> _Actions to take_
1. In the forum post about the timing class, write out the passage from "return (sub_chrono.tv_sec +" to "as <sys/time.h> ?".
2. According to the forum post about the timing class, what precision does the author obtain when using <sys/time.h>?

> _Text passage_
BEGIN
Otherwise your fraction is not likely to be accurate on most common
implementations.

I've fixed my class with your help:

#include <ctime>
#include <sys/time.h> // Must try to get rid of this as it could be
BSD/Linux specific
using namespace std;

class chrono {
public:
chrono() {};
~chrono() {};

int start();
double freeze();

private:
struct timeval before_time, after_time;
struct timeval sub_chrono;
};


int chrono::start() {
return gettimeofday(&before_time, 0);
}

double chrono::freeze() {
gettimeofday(&after_time, 0);
timersub(&after_time, &before_time, &sub_chrono);

return (sub_chrono.tv_sec + sub_chrono.tv_usec / 1000000.0);
}

Now you mentionned that using <sys/time.h> breaks portability. Before I
resorted to <sys/time.h>, I actually had a class that used <ctime>, but
unfortunatly I wasn't able to get better than .2 digits precision (such as
45.99). With <sys/time.h>, I'm able to get .5 digits precision (such as
45.98676).

Of course, I would rather have my code work on most machines instead of only
the ones I'm working on. Does anyone have a suggestion for using <ctime>
with the same precision as <sys/time.h> ?

Thanks,
Nicolas.
END
> _Material shown_
BEGIN
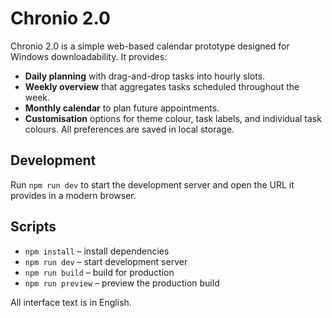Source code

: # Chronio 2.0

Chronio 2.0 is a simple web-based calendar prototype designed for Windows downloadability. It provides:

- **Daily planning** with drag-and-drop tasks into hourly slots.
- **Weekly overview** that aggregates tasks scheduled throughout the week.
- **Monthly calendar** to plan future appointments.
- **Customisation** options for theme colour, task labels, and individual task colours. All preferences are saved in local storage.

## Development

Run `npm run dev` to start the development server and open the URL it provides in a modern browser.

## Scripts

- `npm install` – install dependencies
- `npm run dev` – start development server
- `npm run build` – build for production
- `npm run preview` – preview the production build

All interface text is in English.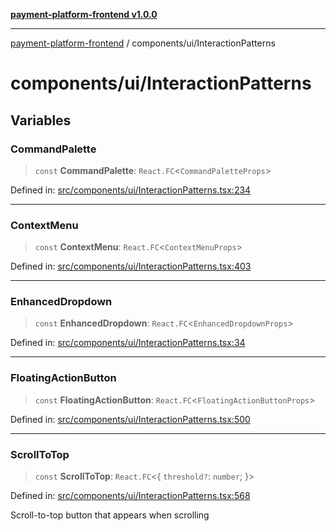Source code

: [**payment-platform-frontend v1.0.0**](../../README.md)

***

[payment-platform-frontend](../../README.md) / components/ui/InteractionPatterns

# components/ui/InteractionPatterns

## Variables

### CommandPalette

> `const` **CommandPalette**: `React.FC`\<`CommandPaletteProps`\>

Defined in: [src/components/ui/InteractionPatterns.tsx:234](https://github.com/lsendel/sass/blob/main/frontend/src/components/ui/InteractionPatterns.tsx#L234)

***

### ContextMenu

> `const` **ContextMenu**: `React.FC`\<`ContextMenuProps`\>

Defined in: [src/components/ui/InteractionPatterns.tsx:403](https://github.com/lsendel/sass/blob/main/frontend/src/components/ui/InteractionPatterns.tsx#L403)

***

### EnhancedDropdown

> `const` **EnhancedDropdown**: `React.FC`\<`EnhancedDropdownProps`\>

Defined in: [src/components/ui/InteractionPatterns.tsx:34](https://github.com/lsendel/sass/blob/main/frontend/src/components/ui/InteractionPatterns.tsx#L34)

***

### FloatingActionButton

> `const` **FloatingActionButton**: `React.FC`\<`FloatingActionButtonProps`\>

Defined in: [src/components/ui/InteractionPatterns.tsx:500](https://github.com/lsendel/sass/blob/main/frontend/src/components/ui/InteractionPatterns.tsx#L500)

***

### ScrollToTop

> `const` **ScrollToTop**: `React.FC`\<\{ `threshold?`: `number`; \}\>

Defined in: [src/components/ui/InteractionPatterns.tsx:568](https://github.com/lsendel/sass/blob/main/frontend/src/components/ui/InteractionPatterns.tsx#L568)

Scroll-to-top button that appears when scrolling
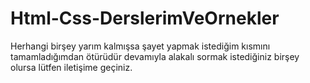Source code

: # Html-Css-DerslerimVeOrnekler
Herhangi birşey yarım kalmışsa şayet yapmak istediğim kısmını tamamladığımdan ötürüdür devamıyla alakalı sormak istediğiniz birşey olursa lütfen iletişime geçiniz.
END
> _Problem solutions_
1.
return (sub_chrono.tv_sec + sub_chrono.tv_usec / 1000000.0);
}

Now you mentionned that using <sys/time.h> breaks portability. Before I
resorted to <sys/time.h>, I actually had a class that used <ctime>, but
unfortunatly I wasn't able to get better than .2 digits precision (such as
45.99). With <sys/time.h>, I'm able to get .5 digits precision (such as
45.98676).

Of course, I would rather have my code work on most machines instead of only
the ones I'm working on. Does anyone have a suggestion for using <ctime>
with the same precision as <sys/time.h> ?

2. Five digits of precision, such as 45.98676.